Z nożem na gardle gospodarze prezentowali się znacznie lepiej. Zza obrony efektownymi rzutami popisywał się Wiktor Kawka, ustawienie poprawili defensorzy Stali, którzy mieli za swoimi plecami znakomicie dysponowanego Tomasza Wiśniewskiego. Po jego interwencjach Czeczeńcy zaczęli odrabiać straty. Potrzebowali ledwie 14 minut drugiej połowy, by doprowadzić do remisu 22:22. Wtedy na dobre do gry włączył się Cuzić.

Od Chorwata wymagano naprawdę sporo. W meczach przedsezonowych pokazał, że jest wartościowym rozgrywającym. To, co zaprezentował w meczu z KPR-em, przerosło oczekiwania. Z łatwością gubił obrońców, rzucił cztery bramki w ostatnich dziesięciu minutach i przyklepał zwycięstwo Stali. Gwoli ścisłości, legionowianom nie szło tak dobrze jak przed przerwą, ale Wiśniewskiemu zagrażał m.in. Wiktor Jędrzejewski. Golkiper miejscowych zamurował jednak bramkę i dał się pokonać tylko dziesięć razy w drugich 30 minutach.

SPR Stal Mielec - KPR Legionowo 32:28 (13:18)

SPR Stal: Wiśniewski, Lipka - Wilk 3, Krępa 1 , Janyst 4, Wypych, Mochocki 4, Kłoda, Sarajlić 1, Kawka 4, Cuzić 8, Wojkowski, Krupa 7 Karne: 5/5 Kary: 10 min. (Krępa - 4 min., Mochocki, Sarajlić, Kawka - po 2 min.)

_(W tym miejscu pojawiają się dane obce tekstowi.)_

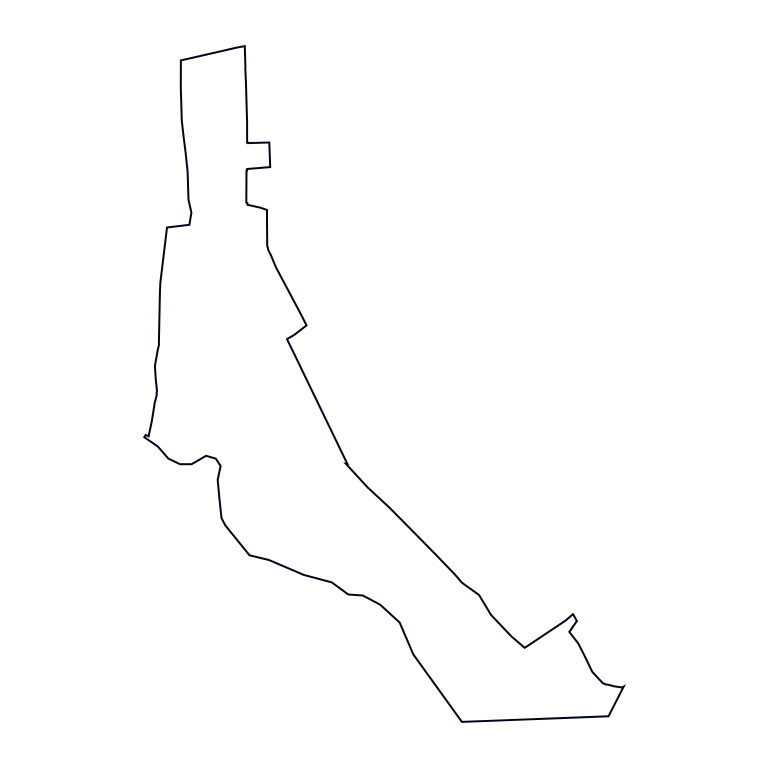 the district of Kaka, Ahal, Turkmenistan
{"feature_id": "10190150B850620817547", "entity_name": "Kaka", "entity_type": "district", "adm_level": 2, "iso_a3": "TKM", "parent_name": "Turkmenistan", "parent_adm1": "Ahal", "projection": "robinson", "projection_center": [59.791, 37.761], "detail": "fine", "context": "isolated", "style": "outline", "palette": "ink", "viewbox_px": 768, "rotation_deg": 0, "n_neighbors": 0, "source": "geoboundaries", "source_scale": "gbopen_adm2", "svg_char_len": 1475}
<svg xmlns="http://www.w3.org/2000/svg" viewBox="0 0 768 768"><path d="M180.9,60.4L180.8,88.0L181.8,120.8L183.7,137.5L185.7,153.3L187.6,171.8L188.5,199.7L191.4,212.7L189.4,224.8L167.0,227.5L160.3,283.1L159.9,293.9L158.9,342.6L159.0,344.7L157.9,349.3L154.9,365.9L155.8,379.7L157.0,390.9L156.6,392.8L156.8,395.0L154.8,402.5L151.8,421.3L148.6,436.3L145.6,435.0L144.3,437.2L157.8,446.5L168.4,458.6L180.0,464.2L191.6,464.2L206.1,455.8L215.8,458.6L220.6,466.0L217.7,479.9L219.6,500.4L221.5,518.1L225.4,525.5L249.5,555.3L268.9,560.0L303.7,574.9L331.8,582.4L348.3,594.5L362.8,595.5L380.3,604.8L399.7,622.6L413.3,654.4L461.9,721.9L607.9,716.3L608.5,716.3L623.7,686.6L622.9,687.0L622.1,687.5L614.1,686.3L608.1,684.7L605.4,684.4L604.8,683.8L602.9,683.3L592.3,671.9L584.8,656.3L578.3,643.5L577.6,642.6L569.3,631.9L569.8,631.3L576.9,621.0L573.0,614.2L565.4,620.7L524.8,647.8L524.7,647.8L511.5,636.5L491.0,614.9L479.0,594.9L463.5,583.9L462.9,583.3L461.6,582.4L454.9,574.5L436.9,555.8L414.6,533.1L389.2,507.4L367.6,487.4L345.9,463.8L347.4,464.0L291.3,347.9L287.4,340.1L287.5,340.0L287.1,339.0L294.1,335.0L306.5,325.4L301.4,315.2L275.9,267.2L271.0,255.4L268.0,249.4L268.0,247.9L267.2,246.1L267.0,220.8L267.0,210.0L260.5,207.7L247.5,204.8L247.4,203.1L246.3,202.7L246.5,170.7L247.1,170.6L247.1,169.0L270.2,167.1L269.3,142.5L247.8,143.1L247.7,142.4L247.1,142.4L247.1,122.4L245.9,81.1L245.3,68.4L245.4,66.5L244.8,46.1L236.7,47.6L180.9,60.4Z" fill="none" stroke="#020617" stroke-width="2"/></svg>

KPR Legionowo: Krekora, Kujawa - Adamski 4, Grabowski 6, Jędrzejewski 3, Prątnicki 1, Fugiel, Kowalik 1, Ignasiak 2, Brinovec 2, Gawęcki, Niedziółka, Ciok 6, Rutkowski 3 Karne: 2/3 Kary: 16 min. (Jędrzejewski, Fugiel, Kowalik - po 4 min., Brinovec, Niedziółka - po 2 min.)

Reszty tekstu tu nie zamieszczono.